[Collected data]
************
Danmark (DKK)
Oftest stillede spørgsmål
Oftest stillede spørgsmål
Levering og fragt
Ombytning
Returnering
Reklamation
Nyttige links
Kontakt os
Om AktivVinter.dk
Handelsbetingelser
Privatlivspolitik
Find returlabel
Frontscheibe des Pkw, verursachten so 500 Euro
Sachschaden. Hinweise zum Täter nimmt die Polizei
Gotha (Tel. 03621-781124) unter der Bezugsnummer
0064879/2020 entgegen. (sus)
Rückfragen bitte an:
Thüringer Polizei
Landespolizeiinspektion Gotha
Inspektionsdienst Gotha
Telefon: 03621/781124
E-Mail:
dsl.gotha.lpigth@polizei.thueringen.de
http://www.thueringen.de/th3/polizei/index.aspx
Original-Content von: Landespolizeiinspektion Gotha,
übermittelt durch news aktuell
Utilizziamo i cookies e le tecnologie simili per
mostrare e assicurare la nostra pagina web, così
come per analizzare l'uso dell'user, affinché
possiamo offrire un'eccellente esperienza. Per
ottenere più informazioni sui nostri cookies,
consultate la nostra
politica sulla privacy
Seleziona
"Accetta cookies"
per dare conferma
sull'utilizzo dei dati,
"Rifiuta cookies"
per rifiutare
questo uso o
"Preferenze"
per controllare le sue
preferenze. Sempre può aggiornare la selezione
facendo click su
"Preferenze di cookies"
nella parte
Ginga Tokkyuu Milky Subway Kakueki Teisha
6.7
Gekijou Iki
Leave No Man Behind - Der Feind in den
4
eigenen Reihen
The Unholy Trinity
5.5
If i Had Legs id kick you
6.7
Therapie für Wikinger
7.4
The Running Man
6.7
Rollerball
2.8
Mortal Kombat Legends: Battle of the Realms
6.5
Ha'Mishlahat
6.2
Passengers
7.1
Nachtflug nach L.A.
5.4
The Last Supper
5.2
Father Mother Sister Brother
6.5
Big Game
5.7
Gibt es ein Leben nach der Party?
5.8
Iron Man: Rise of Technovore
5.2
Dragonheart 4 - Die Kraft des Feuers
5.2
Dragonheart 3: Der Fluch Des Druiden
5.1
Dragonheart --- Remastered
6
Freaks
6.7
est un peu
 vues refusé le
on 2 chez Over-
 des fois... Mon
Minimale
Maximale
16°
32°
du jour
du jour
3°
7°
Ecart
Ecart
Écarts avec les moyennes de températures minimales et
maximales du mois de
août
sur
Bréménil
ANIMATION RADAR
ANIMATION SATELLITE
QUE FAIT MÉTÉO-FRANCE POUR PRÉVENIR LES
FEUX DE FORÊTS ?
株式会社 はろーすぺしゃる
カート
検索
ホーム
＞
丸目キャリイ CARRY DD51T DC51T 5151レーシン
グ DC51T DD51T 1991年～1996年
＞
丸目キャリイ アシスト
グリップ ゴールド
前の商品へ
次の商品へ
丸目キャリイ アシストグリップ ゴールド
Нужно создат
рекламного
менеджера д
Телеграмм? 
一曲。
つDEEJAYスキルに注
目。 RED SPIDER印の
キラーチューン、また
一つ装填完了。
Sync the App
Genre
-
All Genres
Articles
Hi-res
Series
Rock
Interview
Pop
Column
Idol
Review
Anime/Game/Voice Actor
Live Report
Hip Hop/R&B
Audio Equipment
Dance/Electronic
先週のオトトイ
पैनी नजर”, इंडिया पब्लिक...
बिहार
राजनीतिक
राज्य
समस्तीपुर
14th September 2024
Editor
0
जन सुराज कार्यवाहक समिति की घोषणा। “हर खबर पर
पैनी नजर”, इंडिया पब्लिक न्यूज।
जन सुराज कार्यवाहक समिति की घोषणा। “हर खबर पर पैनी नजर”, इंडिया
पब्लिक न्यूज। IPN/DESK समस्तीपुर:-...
************
_INSTRUCTION_
Word for word, write out all the lines shown above.

_TASK ANSWER_
Danmark (DKK)
Oftest stillede spørgsmål
Oftest stillede spørgsmål
Levering og fragt
Ombytning
Returnering
Reklamation
Nyttige links
Kontakt os
Om AktivVinter.dk
Handelsbetingelser
Privatlivspolitik
Find returlabel
Frontscheibe des Pkw, verursachten so 500 Euro
Sachschaden. Hinweise zum Täter nimmt die Polizei
Gotha (Tel. 03621-781124) unter der Bezugsnummer
0064879/2020 entgegen. (sus)
Rückfragen bitte an:
Thüringer Polizei
Landespolizeiinspektion Gotha
Inspektionsdienst Gotha
Telefon: 03621/781124
E-Mail:
dsl.gotha.lpigth@polizei.thueringen.de
http://www.thueringen.de/th3/polizei/index.aspx
Original-Content von: Landespolizeiinspektion Gotha,
übermittelt durch news aktuell
Utilizziamo i cookies e le tecnologie simili per
mostrare e assicurare la nostra pagina web, così
come per analizzare l'uso dell'user, affinché
possiamo offrire un'eccellente esperienza. Per
ottenere più informazioni sui nostri cookies,
consultate la nostra
politica sulla privacy
Seleziona
"Accetta cookies"
per dare conferma
sull'utilizzo dei dati,
"Rifiuta cookies"
per rifiutare
questo uso o
"Preferenze"
per controllare le sue
preferenze. Sempre può aggiornare la selezione
facendo click su
"Preferenze di cookies"
nella parte
Ginga Tokkyuu Milky Subway Kakueki Teisha
6.7
Gekijou Iki
Leave No Man Behind - Der Feind in den
4
eigenen Reihen
The Unholy Trinity
5.5
If i Had Legs id kick you
6.7
Therapie für Wikinger
7.4
The Running Man
6.7
Rollerball
2.8
Mortal Kombat Legends: Battle of the Realms
6.5
Ha'Mishlahat
6.2
Passengers
7.1
Nachtflug nach L.A.
5.4
The Last Supper
5.2
Father Mother Sister Brother
6.5
Big Game
5.7
Gibt es ein Leben nach der Party?
5.8
Iron Man: Rise of Technovore
5.2
Dragonheart 4 - Die Kraft des Feuers
5.2
Dragonheart 3: Der Fluch Des Druiden
5.1
Dragonheart --- Remastered
6
Freaks
6.7
est un peu
 vues refusé le
on 2 chez Over-
 des fois... Mon
Minimale
Maximale
16°
32°
du jour
du jour
3°
7°
Ecart
Ecart
Écarts avec les moyennes de températures minimales et
maximales du mois de
août
sur
Bréménil
ANIMATION RADAR
ANIMATION SATELLITE
QUE FAIT MÉTÉO-FRANCE POUR PRÉVENIR LES
FEUX DE FORÊTS ?
株式会社 はろーすぺしゃる
カート
検索
ホーム
＞
丸目キャリイ CARRY DD51T DC51T 5151レーシン
グ DC51T DD51T 1991年～1996年
＞
丸目キャリイ アシスト
グリップ ゴールド
前の商品へ
次の商品へ
丸目キャリイ アシストグリップ ゴールド
Нужно создат
рекламного
менеджера д
Телеграмм? 
一曲。
つDEEJAYスキルに注
目。 RED SPIDER印の
キラーチューン、また
一つ装填完了。
Sync the App
Genre
-
All Genres
Articles
Hi-res
Series
Rock
Interview
Pop
Column
Idol
Review
Anime/Game/Voice Actor
Live Report
Hip Hop/R&B
Audio Equipment
Dance/Electronic
先週のオトトイ
पैनी नजर”, इंडिया पब्लिक...
बिहार
राजनीतिक
राज्य
समस्तीपुर
14th September 2024
Editor
0
जन सुराज कार्यवाहक समिति की घोषणा। “हर खबर पर
पैनी नजर”, इंडिया पब्लिक न्यूज।
जन सुराज कार्यवाहक समिति की घोषणा। “हर खबर पर पैनी नजर”, इंडिया
पब्लिक न्यूज। IPN/DESK समस्तीपुर:-...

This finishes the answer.